## Exercices proposés
[A] Indiquez si chacun des énoncés suivants concorde avec l'extrait sur la résilience, en citant les mots décisifs : (i) le mot « résilience » était connu depuis longtemps de la personne qui écrit ; (ii) dans l'enfance, la vie était merveilleuse en permanence ; (iii) l'habitude de ne retenir que le bon persiste aujourd'hui.
[B] Relevez toutes les formes verbales conjuguées à l'imparfait dans l'extrait sur la résilience. Citez chaque forme une seule fois.
[C] Transcrivez le passage de l'extrait sur la résilience qui commence par « Pour en revenir » et se termine par « de résilience ? ».

## Extrait du document
════════

Pour en revenir à hier matin, je me sens très proche de ce que vous m’avez écrits, mes choupinous. Smouiich ! Vous êtes trop mimis. Mais il ne faut pas vous inquiéter pour moi, un matin je suis toute bouif et une heure après je ne me rappelle même plus pourquoi. Déjà petite j’étais comme ça. Ma vie n’était pas merveilleuse (en tout cas pas tout le temps), et pourtant je la trouvais fabuleuse ! J’avais de la chance, j’étais bien, je ne retenais que le bon, d’ailleurs ça n’a pas tellement changé, je ne retiens toujours que le bon. J’ai appris récemment qu’on appelle ça de la résilience, un mot que je ne connaissais même pas. Je suis bourrée de résilience, comment peut-on être déprimée en étant bourrée de résilience ?

════════

## Données présentées
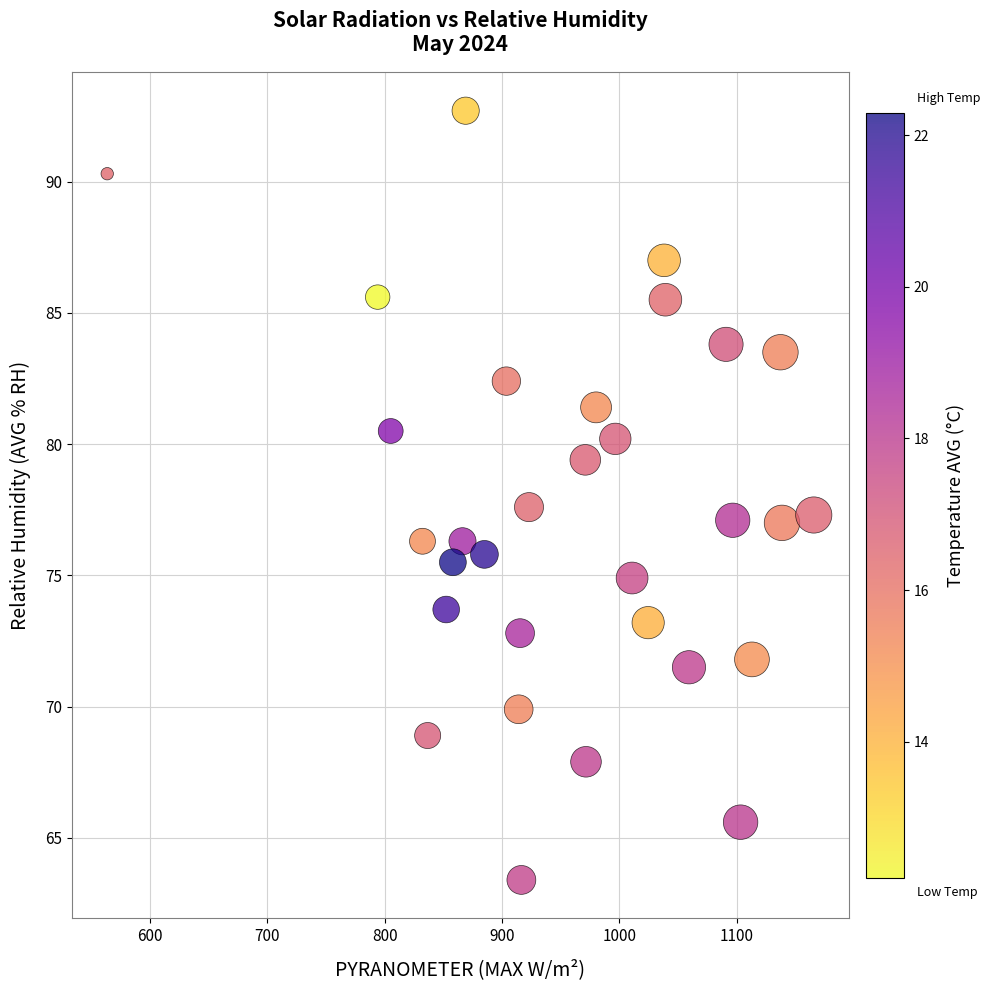

What is the range of Y values (max minus min)?

29.3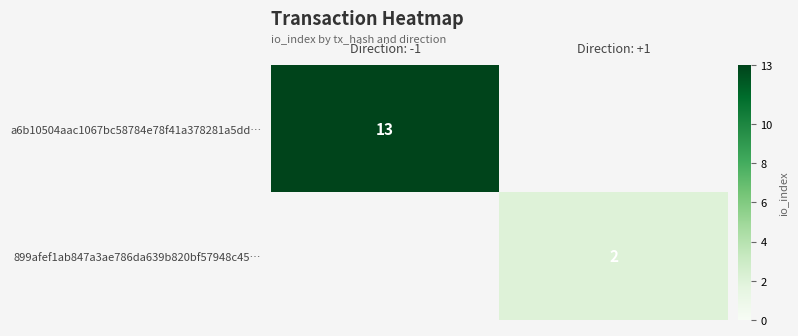

Is the value of a6b10504aac1067bc58784e78f41a378281a5dd… at Direction: -1 greater than the value of 899afef1ab847a3ae786da639b820bf57948c45… at Direction: +1?

Yes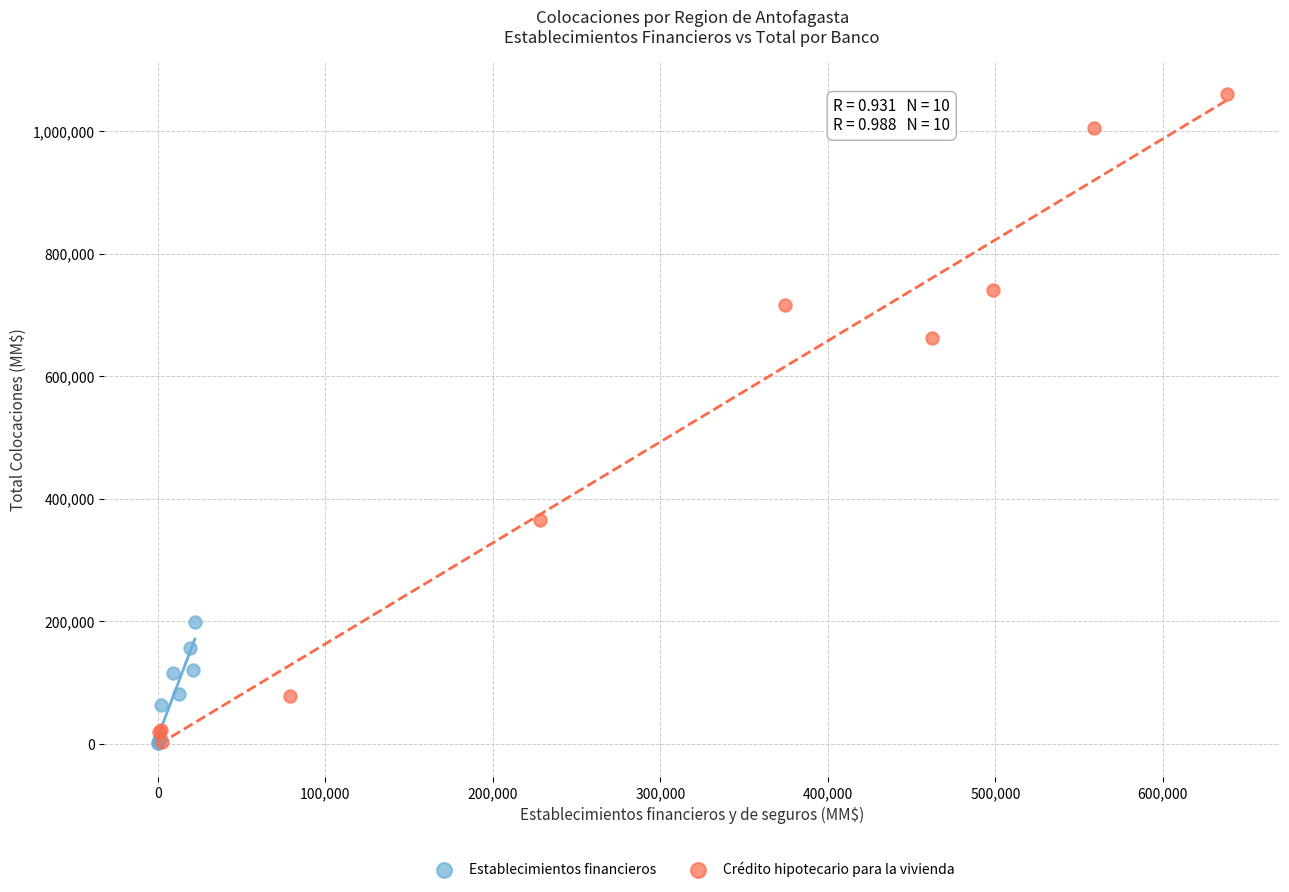

Which series reaches the maximum Y coordinate?

Crédito hipotecario para la vivienda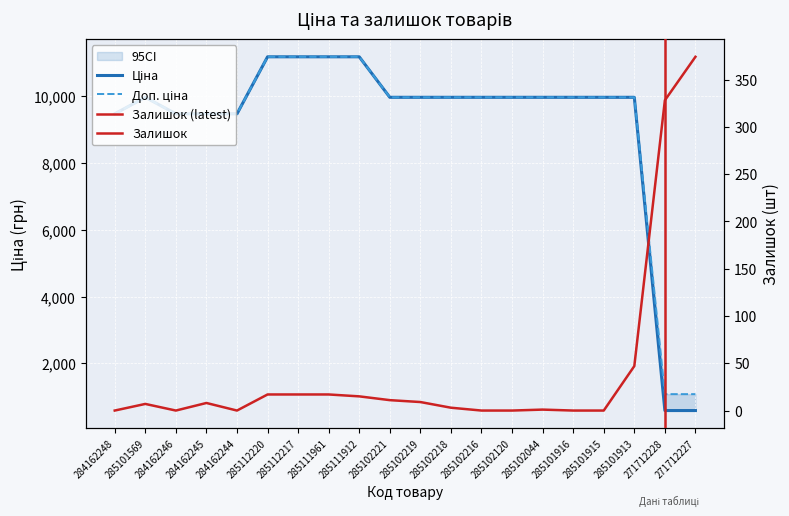

Where is Залишок nearest to the value 187?

285101913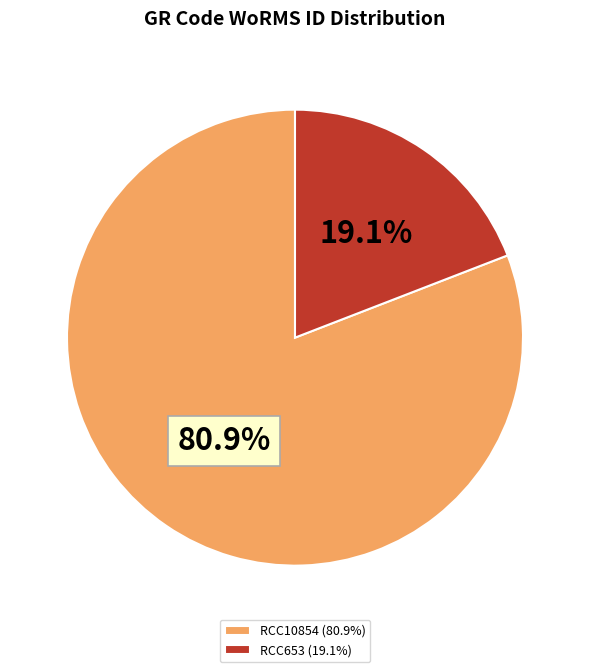

Which category accounts for the majority?

RCC10854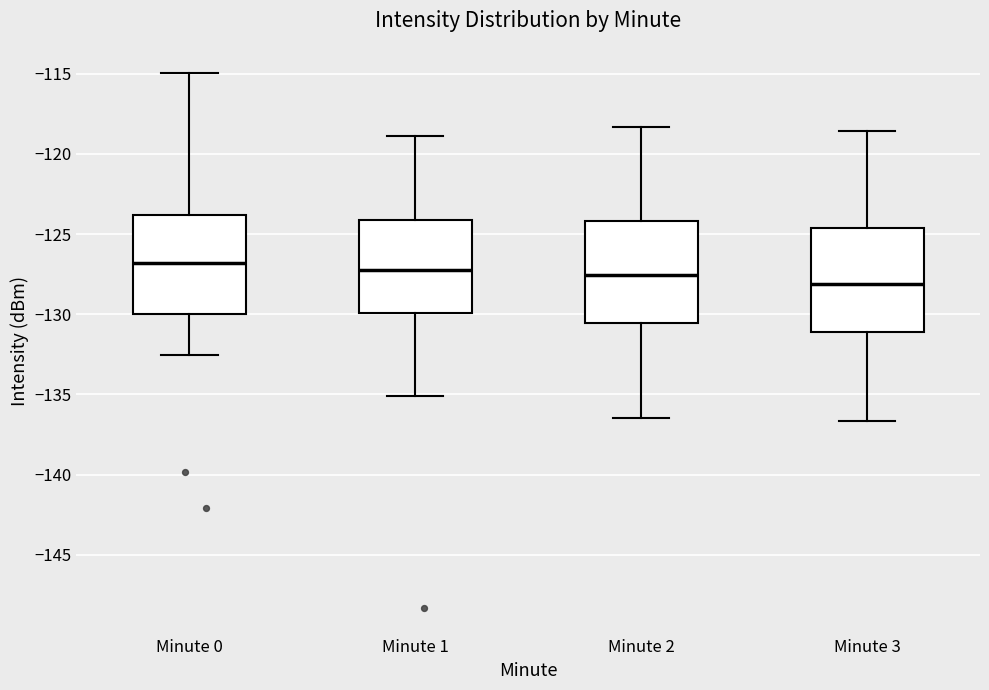

Reading left to right, transcribe this box plot: for each box, give where its median line is, the range the box spans, and where its two whiskers end, as read against the y-axis. The values are not printed on the chart, so give them approximately, as read against the axis.

Minute 0: median -127.0, box -130.0 to -124.0, whiskers -132.5 to -115.0
Minute 1: median -127.5, box -130.0 to -124.0, whiskers -135.0 to -119.0
Minute 2: median -127.5, box -130.5 to -124.0, whiskers -136.5 to -118.5
Minute 3: median -128.0, box -131.0 to -124.5, whiskers -136.5 to -118.5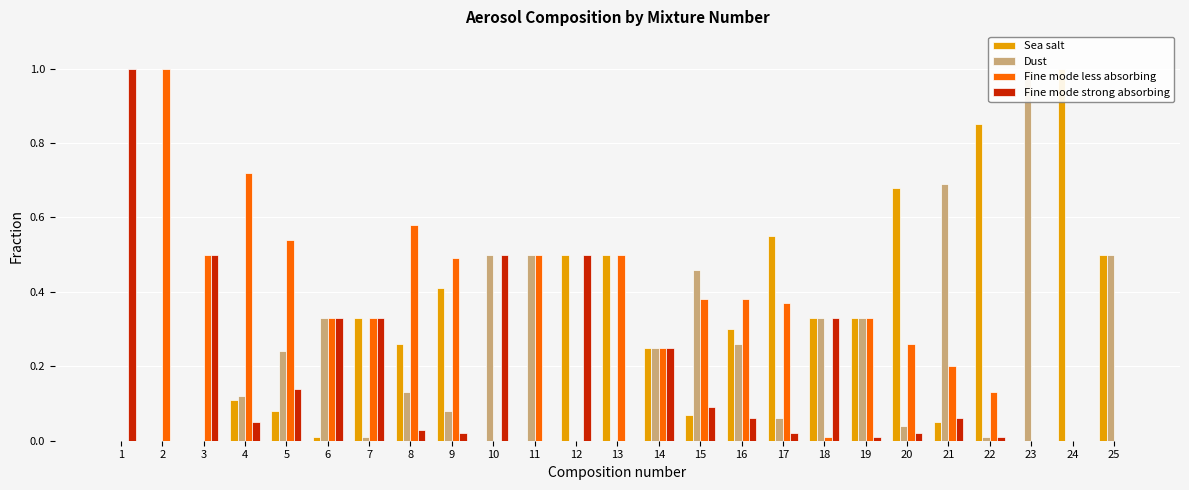

Reading left to right, list all the values displayed in this chart.

Sea salt: 0.0	0.0	0.0	0.1	0.1	0.0	0.3	0.3	0.4	0.0	0.0	0.5	0.5	0.2	0.1	0.3	0.6	0.3	0.3	0.7	0.1	0.8	0.0	1.0	0.5
Dust: 0.0	0.0	0.0	0.1	0.2	0.3	0.0	0.1	0.1	0.5	0.5	0.0	0.0	0.2	0.5	0.3	0.1	0.3	0.3	0.0	0.7	0.0	1.0	0.0	0.5
Fine mode less absorbing: 0.0	1.0	0.5	0.7	0.5	0.3	0.3	0.6	0.5	0.0	0.5	0.0	0.5	0.2	0.4	0.4	0.4	0.0	0.3	0.3	0.2	0.1	0.0	0.0	0.0
Fine mode strong absorbing: 1.0	0.0	0.5	0.1	0.1	0.3	0.3	0.0	0.0	0.5	0.0	0.5	0.0	0.2	0.1	0.1	0.0	0.3	0.0	0.0	0.1	0.0	0.0	0.0	0.0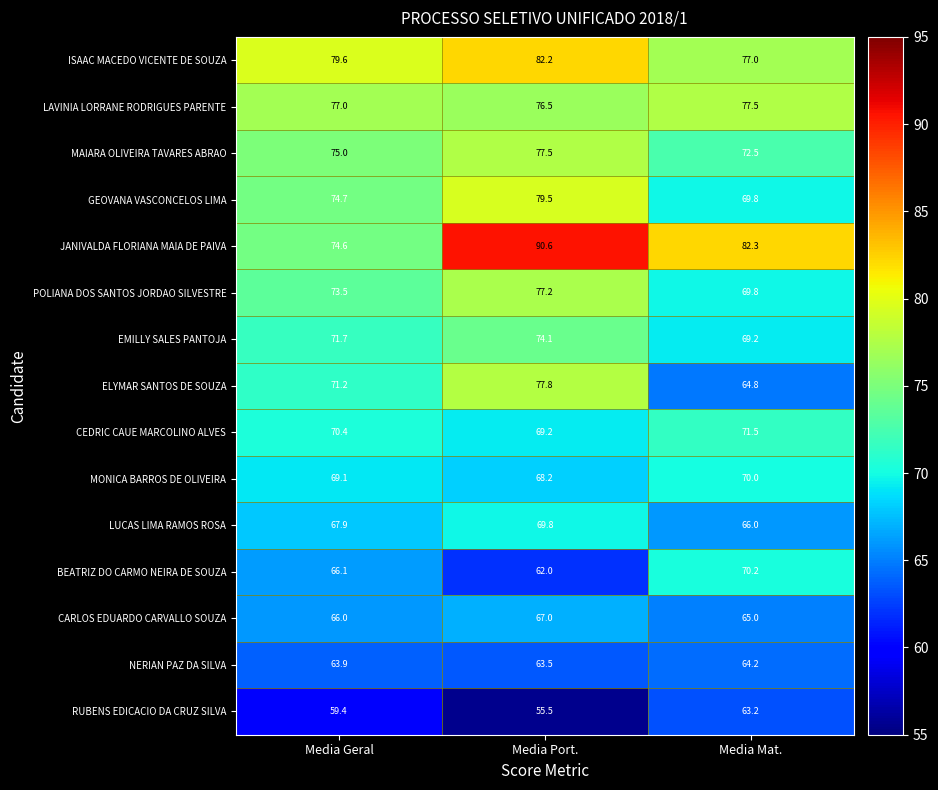

What is the difference between the NERIAN PAZ DA SILVA values at Media Port. and Media Mat.?

0.7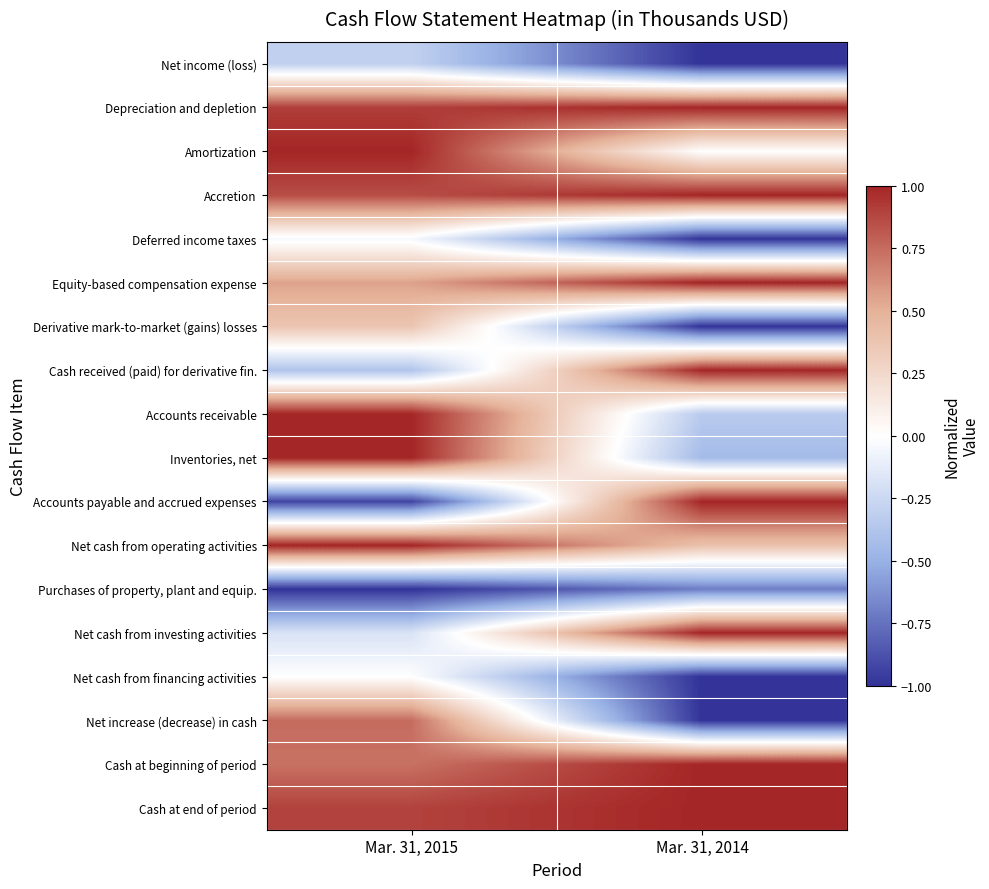

At which category is the sum across all series the highest?

Mar. 31, 2015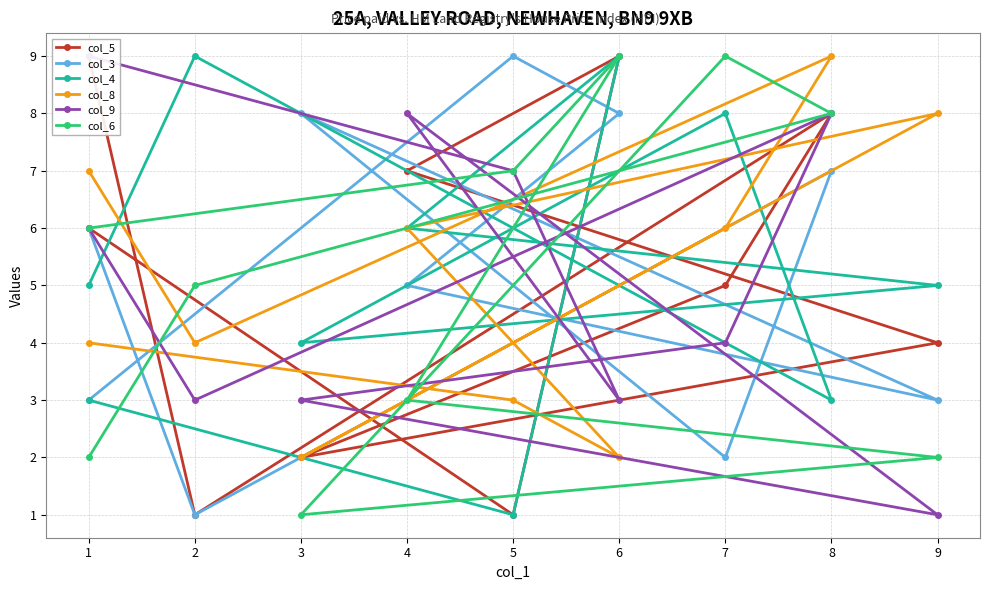

What is the spread (max minus min) of values at 7?

7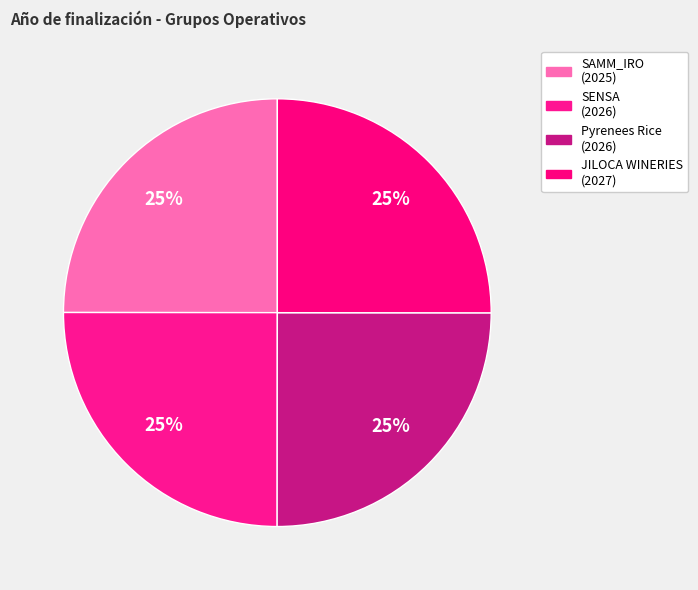

Count the number of slices in the pie.

4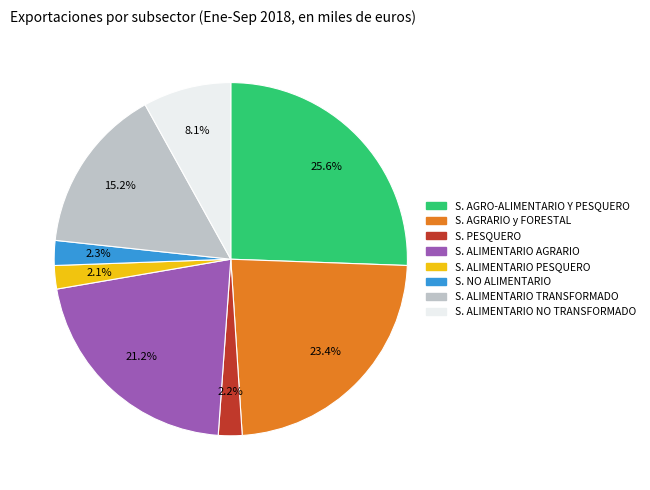

To the nearest percent, what portion does S. AGRO-ALIMENTARIO Y PESQUERO represent?

26%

════════

## Corrigé des exercices
[A]
(i) Non : « J’ai appris récemment qu’on appelle ça de la résilience, un mot que je ne connaissais même pas ».
(ii) Non : « Ma vie n’était pas merveilleuse (en tout cas pas tout le temps) ».
(iii) Oui : « d’ailleurs ça n’a pas tellement changé, je ne retiens toujours que le bon ».

[B] étais, était, trouvais, avais, retenais, connaissais

[C]
Pour en revenir à hier matin, je me sens très proche de ce que vous m’avez écrits, mes choupinous. Smouiich ! Vous êtes trop mimis. Mais il ne faut pas vous inquiéter pour moi, un matin je suis toute bouif et une heure après je ne me rappelle même plus pourquoi. Déjà petite j’étais comme ça. Ma vie n’était pas merveilleuse (en tout cas pas tout le temps), et pourtant je la trouvais fabuleuse ! J’avais de la chance, j’étais bien, je ne retenais que le bon, d’ailleurs ça n’a pas tellement changé, je ne retiens toujours que le bon. J’ai appris récemment qu’on appelle ça de la résilience, un mot que je ne connaissais même pas. Je suis bourrée de résilience, comment peut-on être déprimée en étant bourrée de résilience ?